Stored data
· · ·

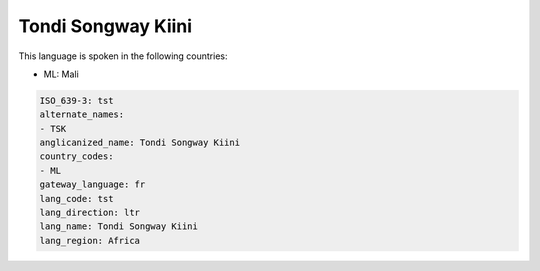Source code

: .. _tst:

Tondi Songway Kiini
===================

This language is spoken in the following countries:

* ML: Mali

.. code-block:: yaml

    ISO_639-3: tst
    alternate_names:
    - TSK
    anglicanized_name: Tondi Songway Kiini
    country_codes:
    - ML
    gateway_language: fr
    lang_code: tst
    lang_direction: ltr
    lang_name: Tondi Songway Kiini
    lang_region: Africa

· · ·

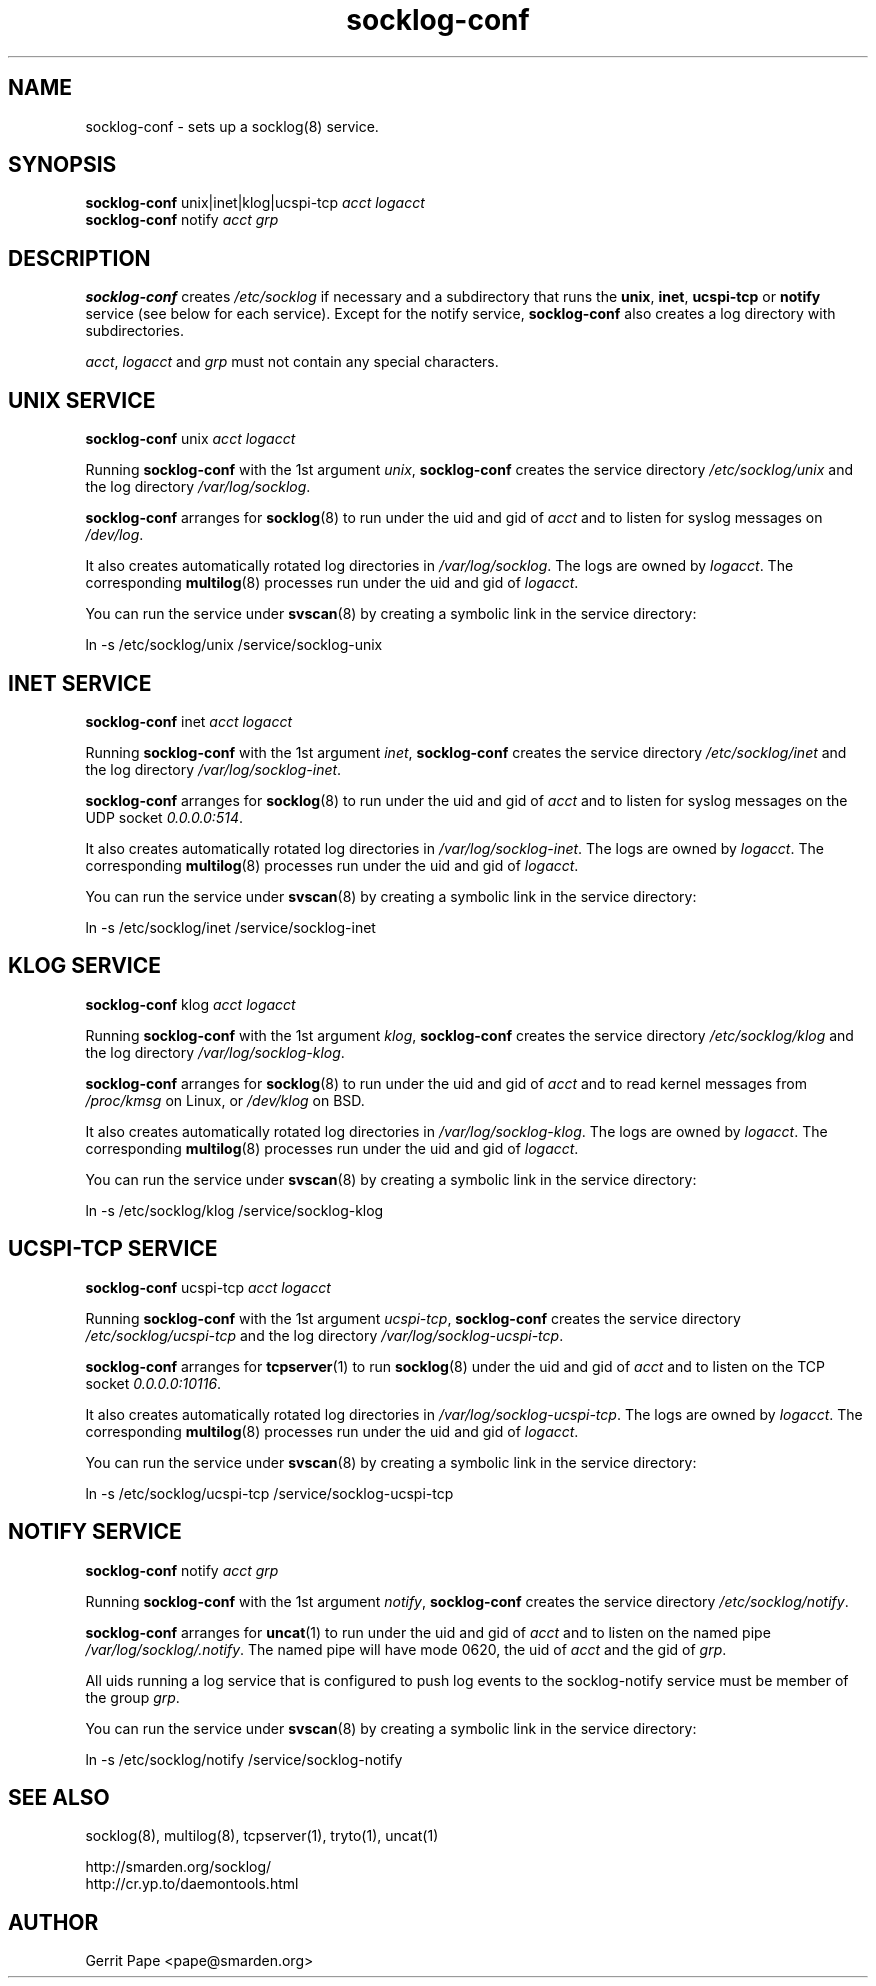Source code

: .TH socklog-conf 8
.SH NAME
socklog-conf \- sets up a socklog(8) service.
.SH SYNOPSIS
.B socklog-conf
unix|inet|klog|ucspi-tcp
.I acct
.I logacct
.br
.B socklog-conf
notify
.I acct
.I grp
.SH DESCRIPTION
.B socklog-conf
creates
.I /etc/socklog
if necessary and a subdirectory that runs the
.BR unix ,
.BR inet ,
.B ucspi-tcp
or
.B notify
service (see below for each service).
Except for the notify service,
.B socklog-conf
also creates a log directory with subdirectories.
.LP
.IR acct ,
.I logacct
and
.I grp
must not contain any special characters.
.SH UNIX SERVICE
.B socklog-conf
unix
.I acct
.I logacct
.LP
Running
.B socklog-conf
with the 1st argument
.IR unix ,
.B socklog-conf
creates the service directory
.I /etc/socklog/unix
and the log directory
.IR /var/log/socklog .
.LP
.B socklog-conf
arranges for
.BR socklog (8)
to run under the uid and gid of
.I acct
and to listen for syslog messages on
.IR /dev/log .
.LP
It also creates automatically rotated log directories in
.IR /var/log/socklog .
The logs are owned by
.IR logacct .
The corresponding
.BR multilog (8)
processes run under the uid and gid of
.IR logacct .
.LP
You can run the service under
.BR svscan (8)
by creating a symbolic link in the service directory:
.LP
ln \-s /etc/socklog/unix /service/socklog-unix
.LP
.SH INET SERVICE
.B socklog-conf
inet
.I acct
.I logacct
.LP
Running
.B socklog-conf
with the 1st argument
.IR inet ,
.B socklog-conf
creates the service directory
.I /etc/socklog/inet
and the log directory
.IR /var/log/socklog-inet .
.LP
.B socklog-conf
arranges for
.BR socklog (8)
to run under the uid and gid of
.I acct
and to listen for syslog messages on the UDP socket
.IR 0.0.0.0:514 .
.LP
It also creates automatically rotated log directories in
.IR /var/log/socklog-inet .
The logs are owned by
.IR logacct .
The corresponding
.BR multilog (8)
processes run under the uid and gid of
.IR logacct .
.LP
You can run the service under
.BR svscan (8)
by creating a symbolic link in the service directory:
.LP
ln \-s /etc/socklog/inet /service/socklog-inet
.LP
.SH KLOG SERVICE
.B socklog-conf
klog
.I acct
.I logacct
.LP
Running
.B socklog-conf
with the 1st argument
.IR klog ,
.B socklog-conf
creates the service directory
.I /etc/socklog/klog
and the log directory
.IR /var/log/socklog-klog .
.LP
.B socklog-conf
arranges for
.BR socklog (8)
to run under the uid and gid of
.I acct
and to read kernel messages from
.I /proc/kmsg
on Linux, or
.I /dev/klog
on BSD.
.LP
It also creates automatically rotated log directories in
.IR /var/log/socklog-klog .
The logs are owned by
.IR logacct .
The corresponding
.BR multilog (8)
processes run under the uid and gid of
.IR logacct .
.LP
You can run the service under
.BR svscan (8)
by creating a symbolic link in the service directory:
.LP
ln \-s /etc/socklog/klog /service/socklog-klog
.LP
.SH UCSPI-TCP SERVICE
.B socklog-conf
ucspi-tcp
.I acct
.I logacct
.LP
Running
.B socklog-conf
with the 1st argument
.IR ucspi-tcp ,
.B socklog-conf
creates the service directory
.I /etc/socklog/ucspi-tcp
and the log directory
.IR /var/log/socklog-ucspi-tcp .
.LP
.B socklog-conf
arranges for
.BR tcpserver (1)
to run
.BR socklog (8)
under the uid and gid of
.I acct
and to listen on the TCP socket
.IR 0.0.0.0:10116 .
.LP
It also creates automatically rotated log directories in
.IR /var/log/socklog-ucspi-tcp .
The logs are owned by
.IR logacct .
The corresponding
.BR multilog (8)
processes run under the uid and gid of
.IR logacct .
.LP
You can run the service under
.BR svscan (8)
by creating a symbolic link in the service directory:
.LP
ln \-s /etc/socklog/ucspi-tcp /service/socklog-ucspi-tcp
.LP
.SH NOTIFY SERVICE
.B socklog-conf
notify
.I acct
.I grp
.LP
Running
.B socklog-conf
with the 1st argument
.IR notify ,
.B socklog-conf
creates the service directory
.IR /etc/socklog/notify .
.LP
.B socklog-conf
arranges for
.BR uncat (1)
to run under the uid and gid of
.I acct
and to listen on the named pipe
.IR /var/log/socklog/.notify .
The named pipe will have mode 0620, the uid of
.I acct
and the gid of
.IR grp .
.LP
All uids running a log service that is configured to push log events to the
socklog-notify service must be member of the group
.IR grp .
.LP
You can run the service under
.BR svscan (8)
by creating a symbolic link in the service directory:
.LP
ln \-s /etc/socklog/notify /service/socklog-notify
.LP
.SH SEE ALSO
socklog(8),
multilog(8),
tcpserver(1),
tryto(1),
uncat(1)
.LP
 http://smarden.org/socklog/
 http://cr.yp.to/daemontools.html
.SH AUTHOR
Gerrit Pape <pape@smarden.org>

· · ·

BRIEF ▸ For the string "that", go through the entries above and copy each line where it occurs.

TASK OUTPUT ▸
if necessary and a subdirectory that runs the
All uids running a log service that is configured to push log events to the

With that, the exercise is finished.